Don't forget George Harrison's "Wonderwall" music; his work with Ravi Shankar on "Tana Mana" is a very effective fusion of East and West. 
http://amzn.com/B0000000IE
Of course, there are the EMI Yehudi Menhuin collaborations with Ravi Shankar, "East Meets West." 
http://amzn.com/B00002CF0J
The Shankar/Harrison CD "Chants" is very good as well.
http://amzn.com/B000002SMC
Have I forgotten anything? Probably. The out-of-print soundtrack LP never on CD, "Raga," is available as a DVD now...
http://amzn.com/B0042MFQ92


----------



## millionrainbows

Apple Films finally released this on DVD. It's the story of Ravi Shankar, from his origins as a dancer to his role as musical ambassador of India, bringing this wonderful music to the world. Great camera work, sound, and editing, especially for a film this old. Includes Ravi going back to see his music guru, then almost 100 years old, whom Shankar still admired yet dreaded; footage from the Monterey Pop film, which shows the late Alla Rakha drumming with child-like joy; a sitar lesson given to George Harrison; and a performance with Yehudi Menuhin, which is priceless. Shankar always emphasizes the extreme years of discipline and dedication required to achieve proficiency in Indian music, every bit as difficult, if not moreso, than our Western classical music.


----------



## millionrainbows

This is a good starting point. As I mentioned earlier, Mark Levinson did the original recording and subsequent remastering on one of his modified and upgraded reel-to-reel tape machines. The results sound even better than the original vinyl release.

The sarod, which is the instrument Ali Akbar Khan plays, is a short-bodied lute-like string instrument, with a banjo-like goatskin body, and a fretless stainless steel fingerboard which is played by sliding the tips of the fingers, with fingernails, over the strings.

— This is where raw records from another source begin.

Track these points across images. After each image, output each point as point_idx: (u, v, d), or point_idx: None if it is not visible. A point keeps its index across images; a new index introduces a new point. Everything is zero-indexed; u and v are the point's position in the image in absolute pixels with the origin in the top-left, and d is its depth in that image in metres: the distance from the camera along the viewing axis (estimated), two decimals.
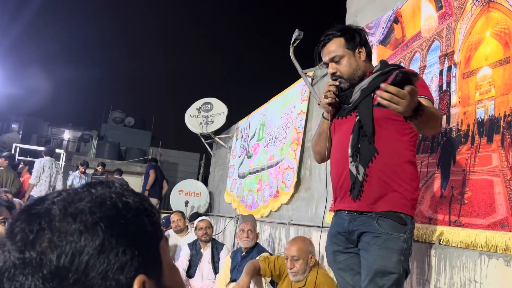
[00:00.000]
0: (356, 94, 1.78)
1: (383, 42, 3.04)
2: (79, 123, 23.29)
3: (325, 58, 1.86)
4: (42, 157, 6.94)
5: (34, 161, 8.01)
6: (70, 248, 0.47)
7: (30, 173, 7.22)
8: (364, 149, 1.69)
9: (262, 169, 5.26)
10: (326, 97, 1.82)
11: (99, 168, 8.48)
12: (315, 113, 4.13)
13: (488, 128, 2.01)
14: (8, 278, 0.47)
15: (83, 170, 8.05)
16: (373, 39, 3.12)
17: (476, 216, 1.94)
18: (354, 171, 1.70)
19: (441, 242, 2.08)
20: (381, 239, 1.62)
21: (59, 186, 7.03)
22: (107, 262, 0.48)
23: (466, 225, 1.98)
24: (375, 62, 2.07)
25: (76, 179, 7.98)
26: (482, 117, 2.06)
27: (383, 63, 1.82)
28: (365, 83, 1.76)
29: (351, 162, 1.72)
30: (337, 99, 1.82)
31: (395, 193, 1.66)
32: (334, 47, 1.81)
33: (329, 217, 3.06)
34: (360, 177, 1.68)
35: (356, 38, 1.80)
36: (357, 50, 1.80)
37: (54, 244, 0.47)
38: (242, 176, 6.03)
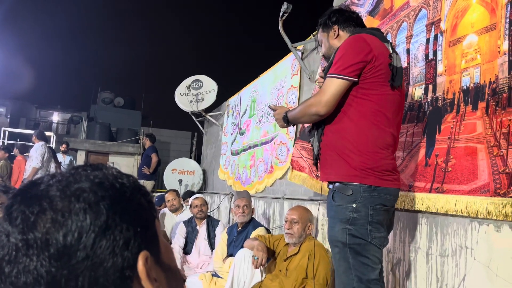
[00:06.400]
0: None
1: (372, 12, 3.01)
2: (68, 104, 22.94)
3: None
4: (34, 142, 6.74)
5: (24, 144, 7.98)
6: (76, 227, 0.47)
7: (23, 156, 7.16)
8: (318, 124, 1.83)
9: (255, 146, 5.27)
10: (318, 83, 2.13)
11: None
12: (306, 87, 4.11)
13: (473, 95, 2.03)
14: (10, 261, 0.46)
15: (64, 149, 8.43)
16: (362, 10, 3.08)
17: (459, 182, 1.99)
18: (312, 146, 1.88)
19: (418, 208, 2.14)
20: (332, 210, 1.74)
21: (53, 169, 7.00)
22: (113, 238, 0.49)
23: (447, 191, 2.04)
24: None
25: (66, 160, 8.20)
26: (468, 85, 2.07)
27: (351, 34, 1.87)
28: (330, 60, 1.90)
29: (310, 138, 1.90)
30: None
31: (343, 162, 1.71)
32: (318, 34, 2.05)
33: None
34: (315, 151, 1.85)
35: (327, 21, 1.97)
36: (331, 31, 1.96)
37: (59, 224, 0.47)
38: (235, 153, 6.05)
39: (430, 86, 2.33)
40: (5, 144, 9.66)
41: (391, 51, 1.73)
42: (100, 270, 0.47)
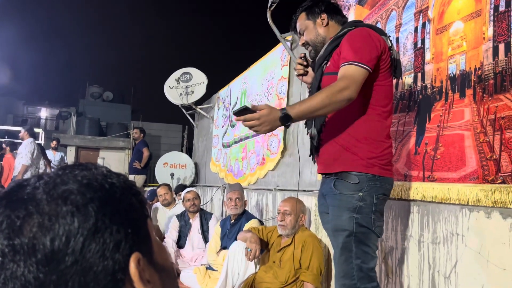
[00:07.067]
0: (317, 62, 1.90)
1: (361, 1, 3.00)
2: (56, 100, 22.56)
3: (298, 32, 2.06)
4: (23, 138, 6.61)
5: (13, 141, 7.85)
6: (64, 231, 0.46)
7: (12, 154, 7.05)
8: None
9: (246, 138, 5.26)
10: (296, 70, 2.07)
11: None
12: (296, 78, 4.09)
13: (460, 83, 2.04)
14: None
15: (54, 145, 8.26)
16: None
17: (447, 170, 2.01)
18: (311, 137, 1.86)
19: (414, 198, 2.16)
20: (336, 199, 1.73)
21: (42, 166, 6.91)
22: (102, 241, 0.47)
23: (438, 179, 2.06)
24: None
25: (56, 156, 8.06)
26: (454, 72, 2.09)
27: (345, 26, 1.84)
28: (322, 51, 1.86)
29: (306, 128, 1.88)
30: (307, 69, 2.04)
31: (347, 154, 1.71)
32: (299, 22, 1.96)
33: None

Ali Akbar Khan started a music school in Los Angeles back in the late 1960s; this was where Robbie Krieger (studying sitar), John Densmore (studying tabla) and Ray Manzarek met, later adding Jim Morrison and forming The Doors. Listening to the Doors' long epic track "The End," later used by Francis Ford Coppolla in "Apocalypse Now," the Indian raga influence is apparent.


----------



## indianschoolofmusic

Fantastic information on the basics and fundamental of *Indian Classical Music*. Valuable Resource for all the music lovers.


----------



## drpraetorus

I am fond of Indian music. I prefer the live performance. The interchange and communication between the main performer and tabla is fascinating. However, check out the tambura player. They seem to be in some kind of trance.


----------



## davidsannderson

I love Indian classical music, of both types. What a culture! Oh, and the drumming!


----------